> [Input data]

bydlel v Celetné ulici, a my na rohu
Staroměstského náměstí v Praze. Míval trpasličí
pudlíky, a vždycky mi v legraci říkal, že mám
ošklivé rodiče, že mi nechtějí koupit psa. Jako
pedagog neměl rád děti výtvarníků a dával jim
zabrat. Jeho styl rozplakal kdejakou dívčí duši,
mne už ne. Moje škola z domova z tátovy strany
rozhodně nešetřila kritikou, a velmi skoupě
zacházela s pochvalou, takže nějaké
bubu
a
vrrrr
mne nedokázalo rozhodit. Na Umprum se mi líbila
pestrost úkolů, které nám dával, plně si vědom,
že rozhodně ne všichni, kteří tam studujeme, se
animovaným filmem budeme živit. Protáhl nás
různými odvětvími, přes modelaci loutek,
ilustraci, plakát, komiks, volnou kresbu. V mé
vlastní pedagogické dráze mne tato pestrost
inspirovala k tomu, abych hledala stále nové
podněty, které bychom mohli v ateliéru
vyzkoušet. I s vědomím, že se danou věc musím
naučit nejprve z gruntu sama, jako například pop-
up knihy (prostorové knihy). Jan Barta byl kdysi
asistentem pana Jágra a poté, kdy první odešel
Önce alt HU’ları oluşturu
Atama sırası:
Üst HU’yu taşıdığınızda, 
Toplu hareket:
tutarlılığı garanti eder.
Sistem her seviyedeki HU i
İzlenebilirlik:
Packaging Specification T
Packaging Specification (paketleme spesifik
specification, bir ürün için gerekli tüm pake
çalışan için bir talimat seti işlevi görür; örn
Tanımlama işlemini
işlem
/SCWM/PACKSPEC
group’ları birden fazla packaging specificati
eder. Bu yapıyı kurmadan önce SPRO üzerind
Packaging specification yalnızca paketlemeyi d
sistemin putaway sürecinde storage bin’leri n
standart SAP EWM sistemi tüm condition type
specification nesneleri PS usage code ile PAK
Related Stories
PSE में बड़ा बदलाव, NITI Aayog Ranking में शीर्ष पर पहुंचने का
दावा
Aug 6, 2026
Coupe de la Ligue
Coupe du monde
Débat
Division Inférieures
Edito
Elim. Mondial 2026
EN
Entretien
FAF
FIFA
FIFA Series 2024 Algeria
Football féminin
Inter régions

> [Instructions for the task] Reproduce all of the data. Leave every line unchanged.

> [Output for this exercise]
bydlel v Celetné ulici, a my na rohu
Staroměstského náměstí v Praze. Míval trpasličí
pudlíky, a vždycky mi v legraci říkal, že mám
ošklivé rodiče, že mi nechtějí koupit psa. Jako
pedagog neměl rád děti výtvarníků a dával jim
zabrat. Jeho styl rozplakal kdejakou dívčí duši,
mne už ne. Moje škola z domova z tátovy strany
rozhodně nešetřila kritikou, a velmi skoupě
zacházela s pochvalou, takže nějaké
bubu
a
vrrrr
mne nedokázalo rozhodit. Na Umprum se mi líbila
pestrost úkolů, které nám dával, plně si vědom,
že rozhodně ne všichni, kteří tam studujeme, se
animovaným filmem budeme živit. Protáhl nás
různými odvětvími, přes modelaci loutek,
ilustraci, plakát, komiks, volnou kresbu. V mé
vlastní pedagogické dráze mne tato pestrost
inspirovala k tomu, abych hledala stále nové
podněty, které bychom mohli v ateliéru
vyzkoušet. I s vědomím, že se danou věc musím
naučit nejprve z gruntu sama, jako například pop-
up knihy (prostorové knihy). Jan Barta byl kdysi
asistentem pana Jágra a poté, kdy první odešel
Önce alt HU’ları oluşturu
Atama sırası:
Üst HU’yu taşıdığınızda, 
Toplu hareket:
tutarlılığı garanti eder.
Sistem her seviyedeki HU i
İzlenebilirlik:
Packaging Specification T
Packaging Specification (paketleme spesifik
specification, bir ürün için gerekli tüm pake
çalışan için bir talimat seti işlevi görür; örn
Tanımlama işlemini
işlem
/SCWM/PACKSPEC
group’ları birden fazla packaging specificati
eder. Bu yapıyı kurmadan önce SPRO üzerind
Packaging specification yalnızca paketlemeyi d
sistemin putaway sürecinde storage bin’leri n
standart SAP EWM sistemi tüm condition type
specification nesneleri PS usage code ile PAK
Related Stories
PSE में बड़ा बदलाव, NITI Aayog Ranking में शीर्ष पर पहुंचने का
दावा
Aug 6, 2026
Coupe de la Ligue
Coupe du monde
Débat
Division Inférieures
Edito
Elim. Mondial 2026
EN
Entretien
FAF
FIFA
FIFA Series 2024 Algeria
Football féminin
Inter régions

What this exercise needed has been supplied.